Alvaro Pascual-Leone
Professor of Neurology
Beth Israel Deaconess Medical Center

Pascual-Leone’s research aims at understanding the mechanisms that control brain plasticity across the life span. Pascual-Leone combines various brain imaging and brain stimulation methodologies to establish a causal relationship and a precise chronometry between regional brain activation and behavior. He uses noninvasive brain stimulation techniques to modulate brain plasticity, suppressing some changes and enhancing others, to gain a clinical benefit and behavioral advantage for individual patients. Such noninvasive approaches can lead to clinically relevant therapeutic effects in neuropsychiatry and neurorehabilitation, and serve as proof-of-principle prior to more invasive neuromodulatory interventions.

Charles Serhan
Professor of Oral Medicine, Infection, and Immunity
Harvard School of Dental Medicine

Serhan’s research centers on structural elucidation of novel bioactive chemical mediators and regulation of the acute inflammatory response.
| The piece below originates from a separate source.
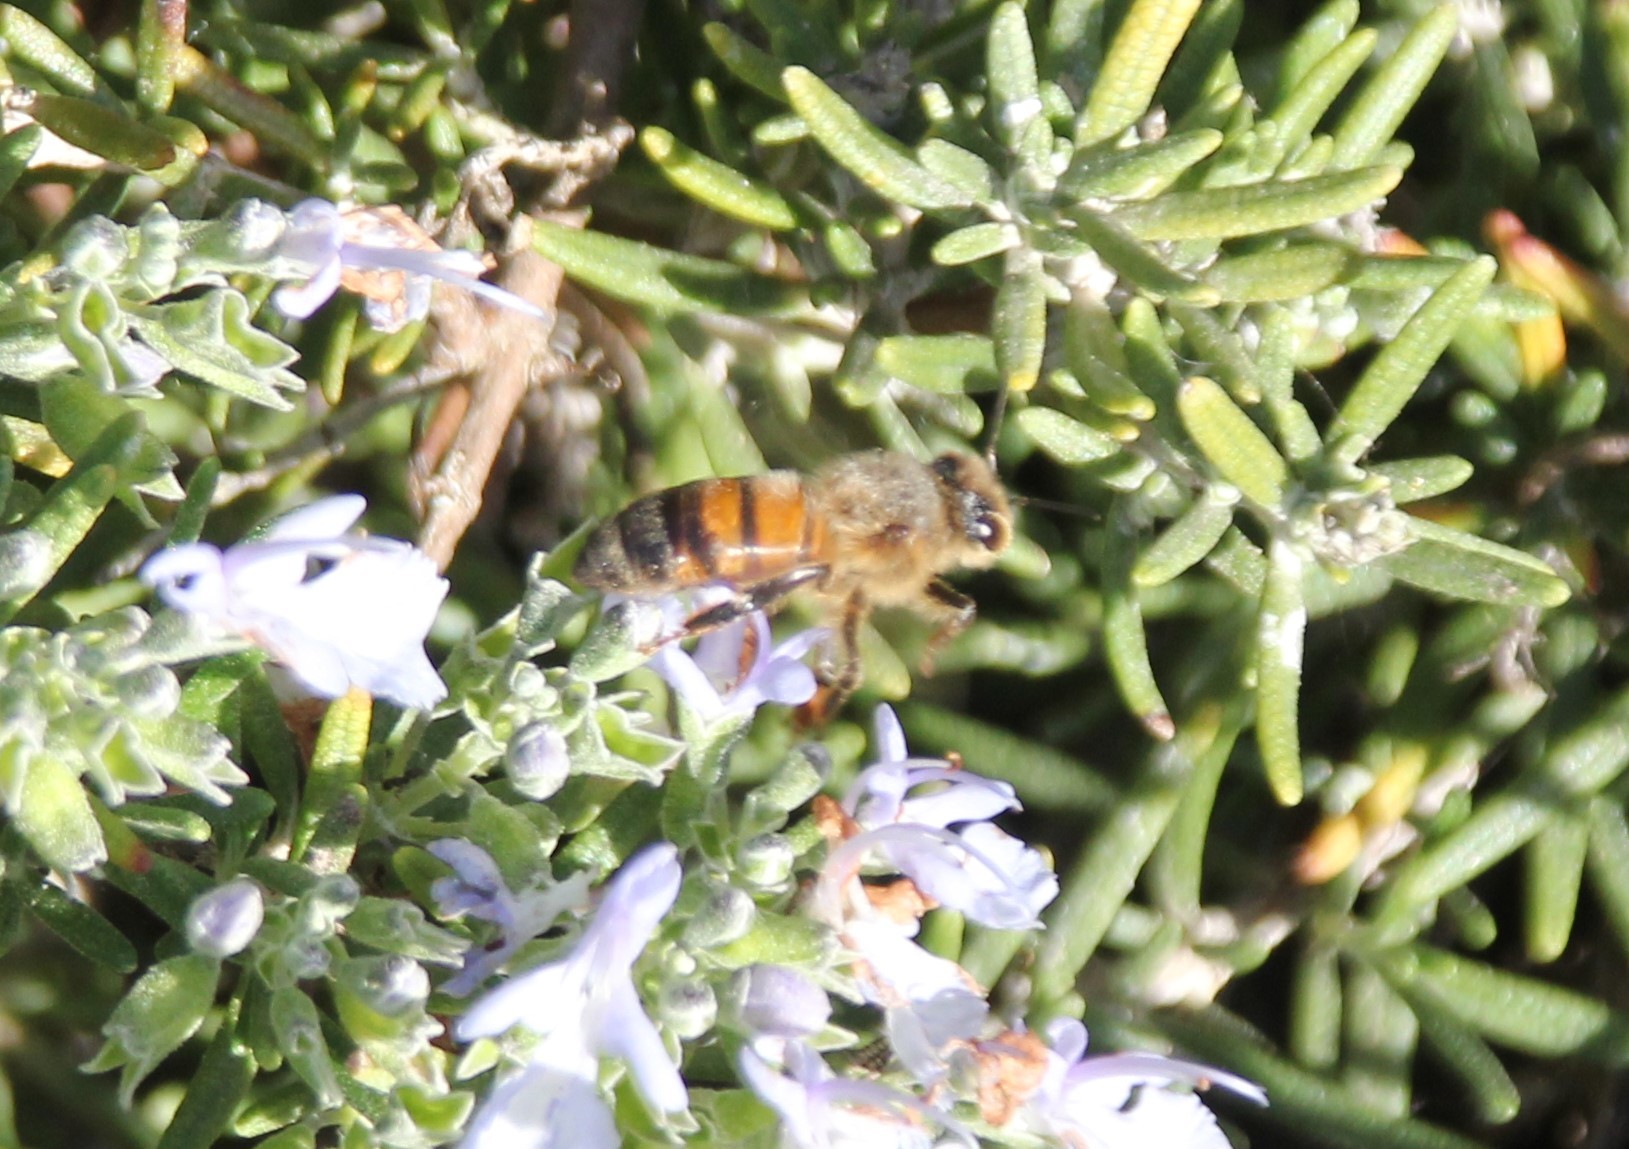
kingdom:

His recent research efforts have uncovered three new families of lipid mediators—resolvins, protectins, and neuroprotectins—that are biosynthesized in vivo and act as endogenous anti-inflammatory chemical mediators as well as novel proresolving mediators. At HSDM, he will focus on mapping the resolution pathways critical in inflammation and specifically in the resolution of oral inflammation. His goal is to map the unique molecular terrain in active resolution to provide new directions for the clinical management of oral inflammation and related inflammatory disorders. Serhan is also the Simon Gelman professor of anesthesia at Brigham and Women’s Hospital.

Bruce Yankner
Professor of Pathology
Harvard Medical School

Bruce Yankner is the co-director of the new Glenn Aging Laboratories. He is also the director of the training program in neurodegeneration at HMS. His research involves molecular, cellular, and genomic approaches to understanding the aging of the brain, and the interface of aging with the pathogenesis of neurodegenerative diseases, particularly Alzheimer’s and Parkinson’s. Yankner is also an HMS professor of neurology.